Steve Gayner and the Fullbright developer's masterpiece Gone Home, is a detailed, non-violent first-person interactive that encompasses a profound exploration based game. As the opening credits fade away, thunder and torrential rain overtake a dark summer's night. Katie Greenbriar arrives at her new home from her year long trip to Europe. With no one home, Katie snoops through her own home in order to piece together what happened while she was away.
A game based in a first-person narrative embodies a labyrinth 1990's mansion chock-full of detailed items around the manor. As Katie Greenbriar travels room by room , she examines every single object hoping to uncover something riveting about her own family. Although it can be tedious at times, the fulfilment of finding something important always puts the gamer on the edge of their seat hoping to find something else nearby.
No violence, no gore, and no drugs except for the empty bottles of a struggling author laying around the house. Gone Home's story is a perfect example of why games do not need violence, gore and drugs in order to make it an exciting video game. The story is detailed, eloquent and to some extent relatable. Everything from the left over pizza from a slumber party in the family room, to the dirty dishes left in the sink, the attention to detail will leave most gamers who grew up in the 1990s thinking this house like the house they grew up in.
Due to a lack of expertise regarding the standards and quality of graphics on PC based games, I can only compare that of Gone Home to those of PlayStation first-person shooters. I was pleasantly surprised that although the graphics are no where near the quality of a Call of Duty or BioShock game, Gone Home without a doubt does provide the gamer with superb graphics that is legitimately realistic.
Gone Home has a natural free flowing feel as you explore the empty mansion. The gamer can travel freely throughout the mansion, but is required to find certain objects and clues that help you unlock other portions of the house. For example, you need to find the locker combination for Sam's locker in her room in order to unlock it.

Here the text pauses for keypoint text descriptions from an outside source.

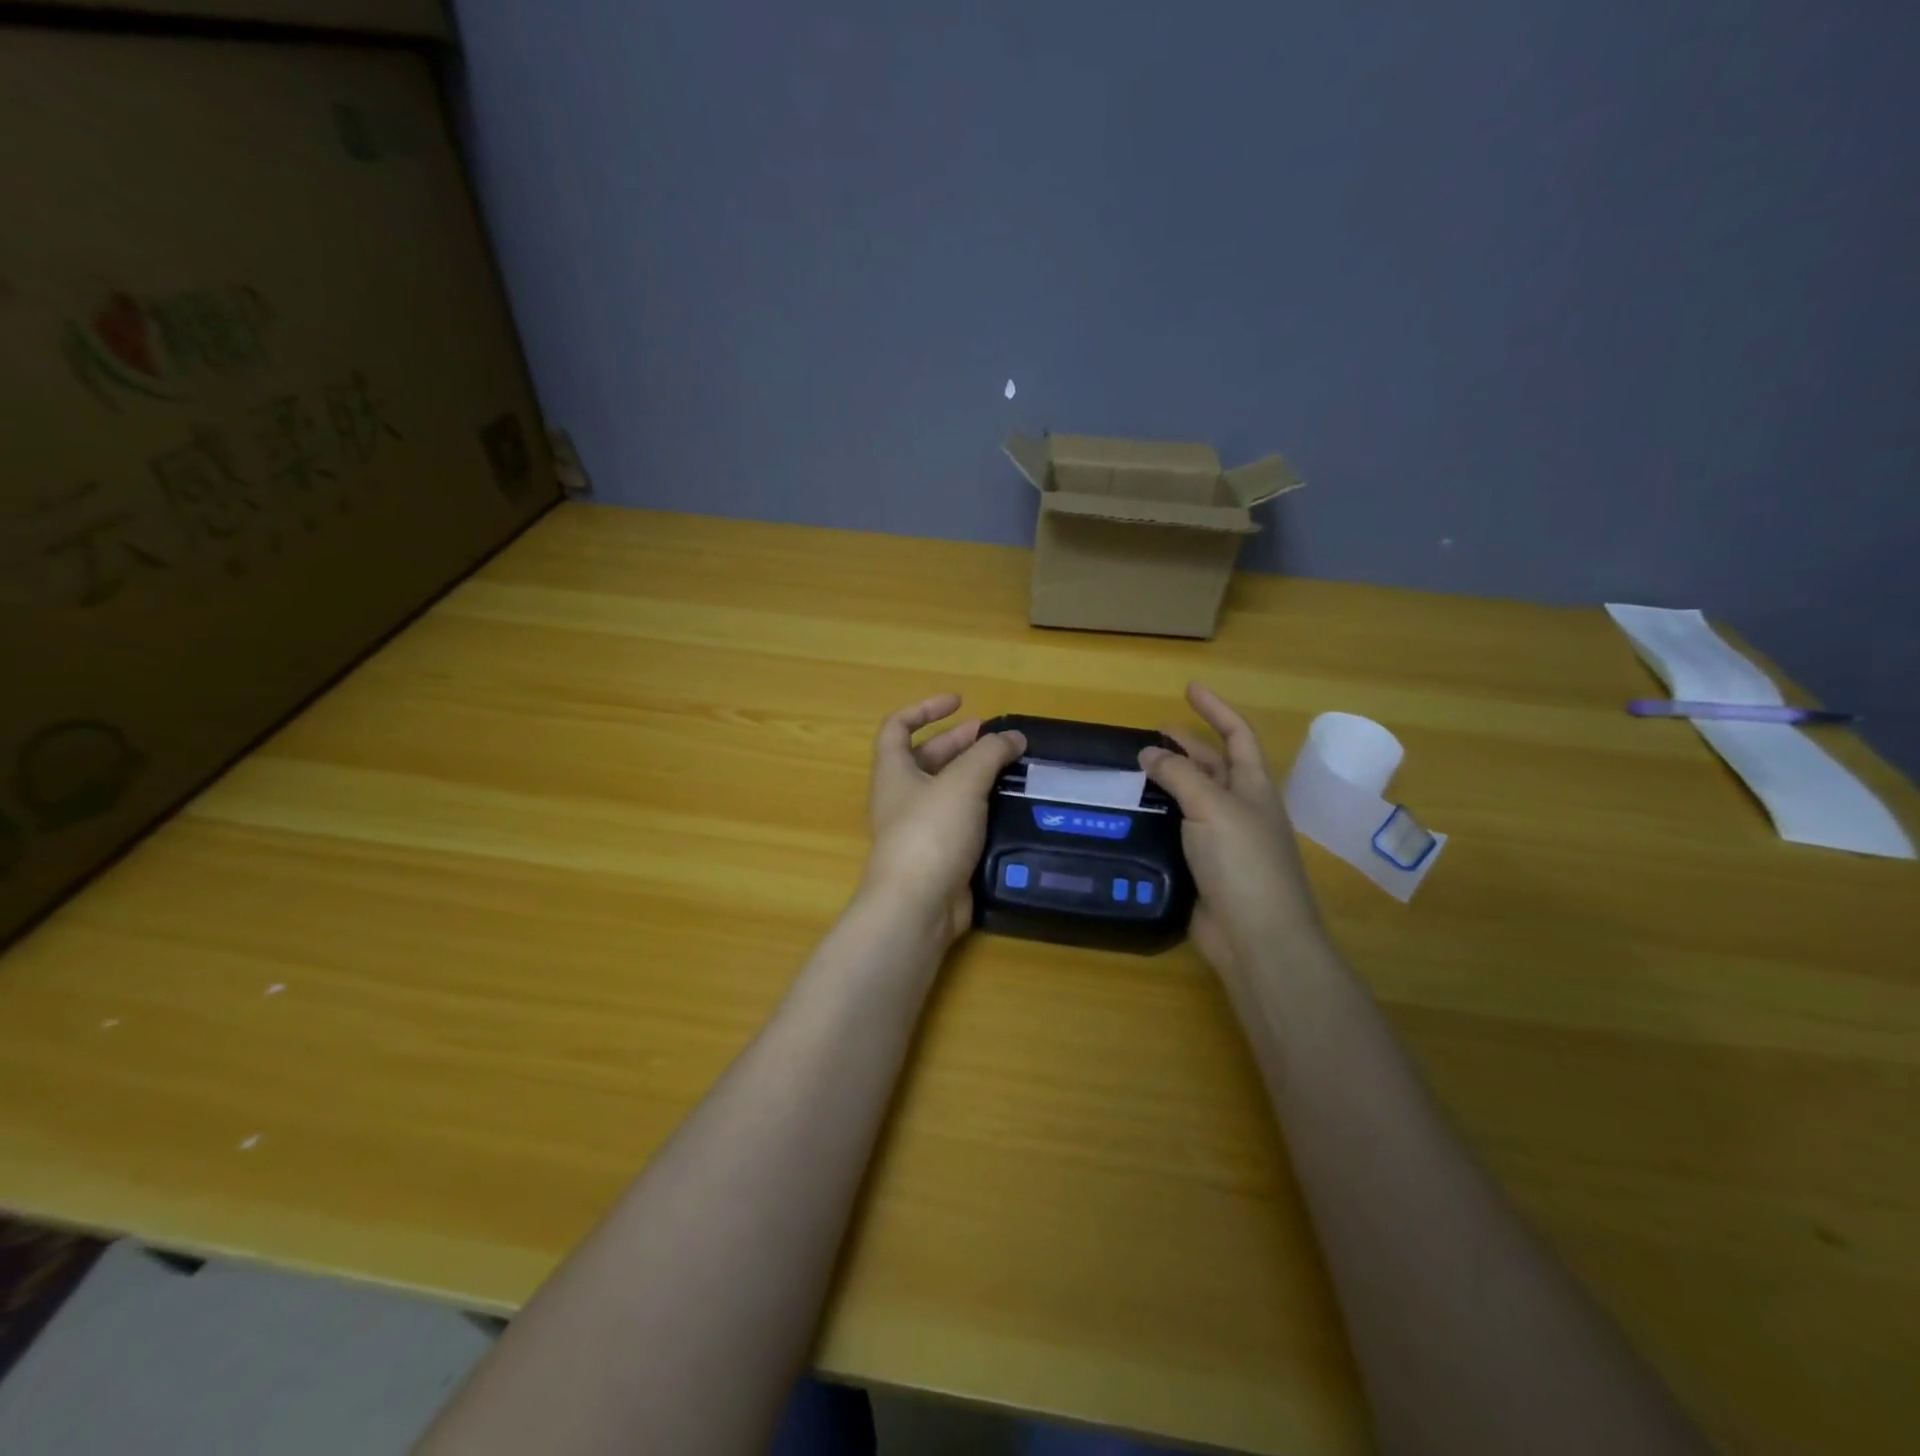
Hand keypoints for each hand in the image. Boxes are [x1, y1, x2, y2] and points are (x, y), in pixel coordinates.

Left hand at [861, 695, 1026, 944]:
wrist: (918, 907)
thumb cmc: (931, 832)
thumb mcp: (962, 782)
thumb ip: (990, 754)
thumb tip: (1014, 737)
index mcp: (894, 772)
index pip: (898, 727)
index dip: (925, 708)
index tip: (960, 703)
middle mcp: (902, 797)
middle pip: (927, 758)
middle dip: (959, 743)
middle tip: (995, 738)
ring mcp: (920, 828)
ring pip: (948, 792)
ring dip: (976, 776)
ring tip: (1012, 769)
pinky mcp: (940, 855)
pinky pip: (961, 822)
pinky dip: (982, 809)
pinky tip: (1010, 807)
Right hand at [1140, 684, 1323, 973]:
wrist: (1256, 936)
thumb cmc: (1243, 862)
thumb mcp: (1212, 806)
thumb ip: (1179, 776)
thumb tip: (1148, 753)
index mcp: (1253, 787)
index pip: (1237, 735)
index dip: (1216, 709)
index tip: (1190, 689)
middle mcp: (1241, 808)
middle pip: (1214, 765)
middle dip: (1186, 745)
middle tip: (1151, 734)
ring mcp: (1224, 840)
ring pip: (1193, 798)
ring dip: (1169, 781)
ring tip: (1135, 770)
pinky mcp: (1204, 868)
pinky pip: (1180, 830)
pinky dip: (1160, 817)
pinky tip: (1136, 815)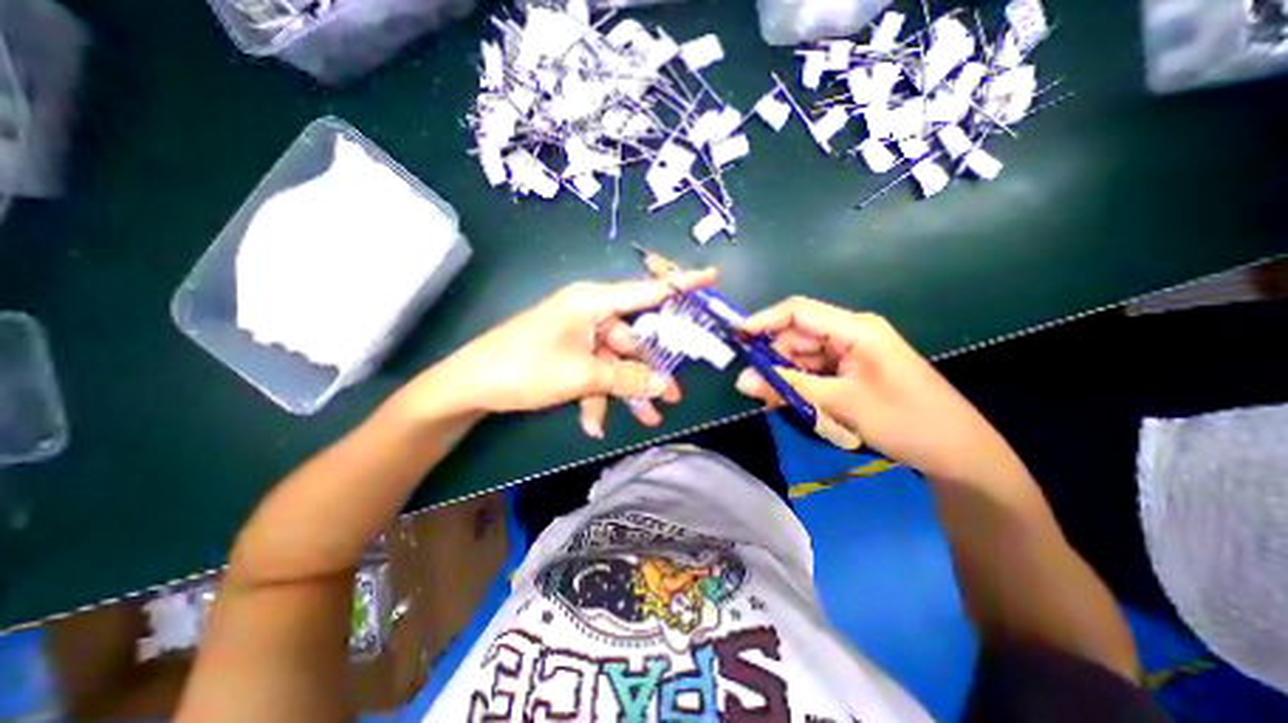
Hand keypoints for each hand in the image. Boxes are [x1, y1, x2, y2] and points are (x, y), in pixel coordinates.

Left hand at [429, 271, 714, 437]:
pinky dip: (597, 395)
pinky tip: (593, 423)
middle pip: (633, 339)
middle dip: (649, 371)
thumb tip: (663, 385)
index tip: (713, 276)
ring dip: (625, 391)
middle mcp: (591, 312)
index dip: (682, 284)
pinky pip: (594, 371)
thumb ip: (626, 379)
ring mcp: (579, 333)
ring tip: (644, 419)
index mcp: (594, 302)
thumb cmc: (525, 368)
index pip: (647, 291)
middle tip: (671, 396)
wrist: (470, 385)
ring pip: (615, 362)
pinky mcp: (569, 352)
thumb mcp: (582, 375)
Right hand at [735, 297, 1026, 482]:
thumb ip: (787, 388)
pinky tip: (791, 401)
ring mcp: (852, 351)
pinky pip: (816, 370)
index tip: (735, 338)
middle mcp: (851, 333)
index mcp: (854, 329)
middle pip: (798, 336)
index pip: (797, 312)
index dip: (763, 321)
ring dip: (785, 375)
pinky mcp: (853, 369)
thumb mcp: (838, 402)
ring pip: (804, 355)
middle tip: (752, 387)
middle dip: (773, 358)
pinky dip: (800, 384)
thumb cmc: (904, 420)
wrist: (957, 452)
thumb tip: (741, 380)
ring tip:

Gone Home unmistakably breaks the glass ceiling that a game without violence that emphasises excellence in narration and purposeful exploration can be captivating and popular. In due fairness, the game at points was boring and slow. At points I was hoping her family would jump out of a closet and yell surprise just so I wouldn't have to analyze every single object in every single room. I would recommend Gone Home to gamers looking to take a break from typical first person shooters or sports games.